Ana teması “Veri Koruma ve İnovasyonlar” olan “1. İstanbul Gizlilik Sempozyumu”, 11 -12 Ekim tarihlerinde gerçekleştirildi. Veri gizliliğine ilişkin dünyadaki son gelişmelerin tartışıldığı sempozyumda, Avrupa Genel Veri Koruma Regülasyonu'nun (GDPR) gelişen ve dönüşen teknolojiler üzerindeki uygulamaları incelendi.
Sempozyumun açılış konuşmasını, İstanbul Bilgi Üniversitesi Bilişim ve Teknoloji Hukuku Enstitü Müdürü Doç.
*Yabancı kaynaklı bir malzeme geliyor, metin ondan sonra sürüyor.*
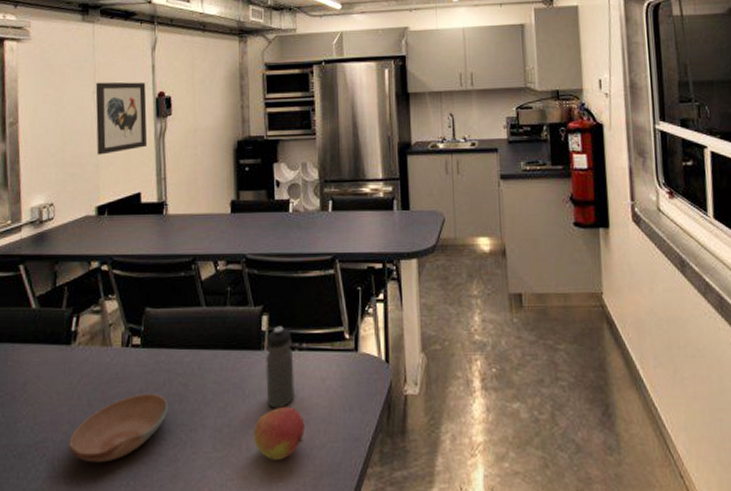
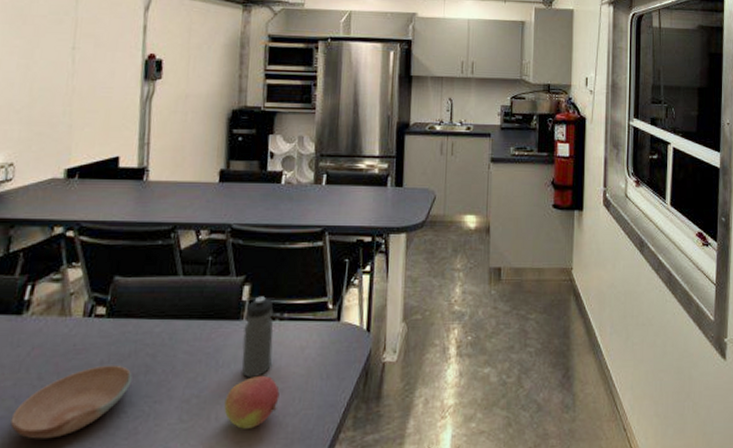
wall art: present [95,81,148,155] -> none [71,38,135,115]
Dr. Leyla Keser ve Rio de Janerio Teknoloji ve Toplum Enstitüsü'nden Carlos Affonso Souza gerçekleştirdi.
Carlos Affonso Souza açılış konuşmasında, Avrupa Birliği'nin önderlik ettiği GDPR ve veri koruması için ülkelerin yürüttüğü çalışmaların, teknoloji ve inovasyonlara etkisi açısından büyük önem taşıdığını söyledi.
‘Data her şeydir"
Tillburg Hukuk Teknoloji ve Toplum Enstitüsü Direktörü (TILT) Ronald Leenes, Amerika ve Avrupa Birliği ülkeleri arasındaki farkları irdelediği konuşmasında, “Data her şeydir. Avrupa Genel Veri Koruma Regülasyonu (GDPR) ise her şeyin kuralı. Neyin nasıl korunduğu ile ilgili yeni sınırlara duyulan ihtiyaçtan doğan GDPR ile ilgili dünyada daha fazla farkındalığa ihtiyaç var. Amerika'da işletmelerin yüzde 91'i GDPR'yi bilmiyor, yüzde 84'ü etkilerini kavramış değil” dedi.
“İnternette olan hiçbir şey gizli değildir” ifadesini vurgulayan Leenes, takip edilme kaygısının akıllı televizyonlar, internete bağlanan cihazlarla birlikte evlerin içine kadar girdiğine dikkat çekti.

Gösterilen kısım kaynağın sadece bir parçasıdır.